When my pole arm fights were scheduled at the same time as USA 1 5-man fights so many of our guys were truly distraught that they couldn’t be there for me, but I knew I would have someone there to help and that’s all I needed.  The rest of the team needed it more and that’s OK!  In the end, it all worked out for everyone and I was able to go help after I fought and that meant the world to me.  And when I fought with in the Women’s bohurts, looking up and seeing the team cheering for me, screaming out my name…absolutely made me cry on the field. Something I never thought I would do…but emotion takes you at the weirdest times lol.  

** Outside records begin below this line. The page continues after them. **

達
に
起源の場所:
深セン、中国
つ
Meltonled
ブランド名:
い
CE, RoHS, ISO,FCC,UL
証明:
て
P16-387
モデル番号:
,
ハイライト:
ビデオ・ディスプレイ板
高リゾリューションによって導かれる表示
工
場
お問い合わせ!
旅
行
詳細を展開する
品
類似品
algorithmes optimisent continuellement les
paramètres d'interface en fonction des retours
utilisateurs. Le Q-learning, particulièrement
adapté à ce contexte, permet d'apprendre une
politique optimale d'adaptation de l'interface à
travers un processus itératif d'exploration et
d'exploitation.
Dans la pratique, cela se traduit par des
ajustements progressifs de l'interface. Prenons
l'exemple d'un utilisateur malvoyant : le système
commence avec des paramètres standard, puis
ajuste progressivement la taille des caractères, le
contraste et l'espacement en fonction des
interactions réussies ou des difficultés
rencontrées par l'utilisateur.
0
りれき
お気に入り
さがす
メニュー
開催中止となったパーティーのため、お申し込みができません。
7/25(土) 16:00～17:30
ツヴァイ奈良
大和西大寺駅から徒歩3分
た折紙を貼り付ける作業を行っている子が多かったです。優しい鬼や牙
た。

When Team USA takes that field, it is largely by the grace and help of ground support, which is most often wives, girlfriends and family members of the fighters.  This year we were very lucky to have our own photographer, our own armorer and our own team doctor.  I hope in future years we are able to support these positions so we can always have them available because they are paramount to our team’s success.  

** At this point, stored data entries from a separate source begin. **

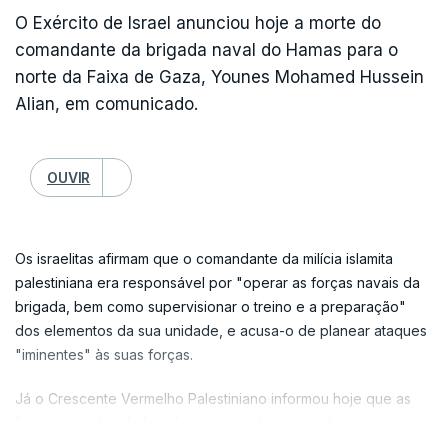
morto.
O Exército de Israel anunciou hoje a morte do
comandante da brigada naval do Hamas para o
Abu Ali al-Askari "morreu mártir", segundo um comunicado do
norte da Faixa de Gaza, Younes Mohamed Hussein
grupo, assinado pelo seu líder, Abu Hussein al-Hamidawi, em
Alian, em comunicado.
plena guerra no Médio Oriente, desencadeada em 28 de
fevereiro por uma ofensiva aérea dos Estados Unidos e Israel
contra o Irão, que respondeu com ataques contra os países
OUVIR
vizinhos da região, incluindo o Iraque.
Um responsável de segurança disse à agência France-Presse
(AFP) que Abu Ali al-Askari foi o comandante morto no sábado
Os israelitas afirmam que o comandante da milícia islamita
num ataque aéreo no bairro residencial de Arassat, em
palestiniana era responsável por "operar as forças navais da
Bagdad.
brigada, bem como supervisionar o treino e a preparação"
dos elementos da sua unidade, e acusa-o de planear ataques
Foi substituído como chefe de segurança por Abu Mujahid al-
"iminentes" às suas forças.
Assaf, de acordo com o comunicado do grupo.
Já o Crescente Vermelho Palestiniano informou hoje que as
forças armadas de Israel mataram pelo menos duas pessoas e
feriram outras 12, num ataque a um veículo em Mawasi, no sul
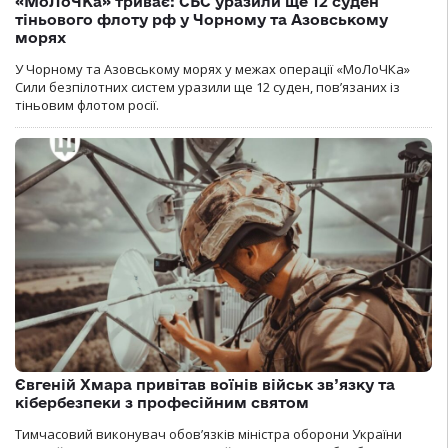
«МоЛоЧКа» триває: СБС уразили ще 12 суден
тіньового флоту рф у Чорному та Азовському
морях
У Чорному та Азовському морях у межах операції «МоЛоЧКа»
Сили безпілотних систем уразили ще 12 суден, пов’язаних із
тіньовим флотом росії.
Євгеній Хмара привітав воїнів військ зв’язку та
кібербезпеки з професійним святом
Тимчасовий виконувач обов’язків міністра оборони України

BOTN is a great event and I look forward to going in 2017 with a full team of USA Women to fight with.  While I loved every moment of fighting with the Netherlands Lionesses Team this year, I want to face Russia 1 as USA, not as a mercenary.  With the number of women stating they want to fight in 2017, we may well be able to make USA 1 and USA 2 Womens teams, but I will be happy with anything.  

I want to kick some ass this coming year and I know we have the women to do it!  

I had friends and fans come up to me throughout the event and talk to me, support me, exchange gifts with me and best of all, make me smile, cry, laugh and feel amazing.

There were some hard times this trip, I can’t lie, but being surrounded by people who love me, and care about me helped a ton.  Sometimes support comes in strange packages, and I will never look at some people the same way again but there are some that opened my eyes to so much more…and for that I am thankful.  I am truly a blessed woman.

Now, on to phase 2 of our trip!

KMM.dk is a Medieval Market in Copenhagen, Denmark and it was the 2nd stop on this wild adventure for me.  I traveled by bus with most of the Iron Phoenix team and while it was arduous at best, it was still fun.  Aussies have a way of making everything fun…and this event was no exception.  We got some great fighting in, I did a little bit of shopping and made some amazing new friends, while visiting with old friends from championships past.  It may seem odd having friends all over the world that you only see once a year, but honestly, I wouldn’t change it for anything.

Getting to see these people when I can, makes it all worthwhile for me.  And while its hard being away from my home, my husband and my furbabies, knowing that I get to spend time with people I love half way across the world is worth it.  Every. Single. Time.  

So whether you are a fan, a friend, a lover or a fighter, being on campaign is an amazing way to spend two weeks of your life.  

Life is an adventure just waiting to happen…take the first step and the rest will fall into place.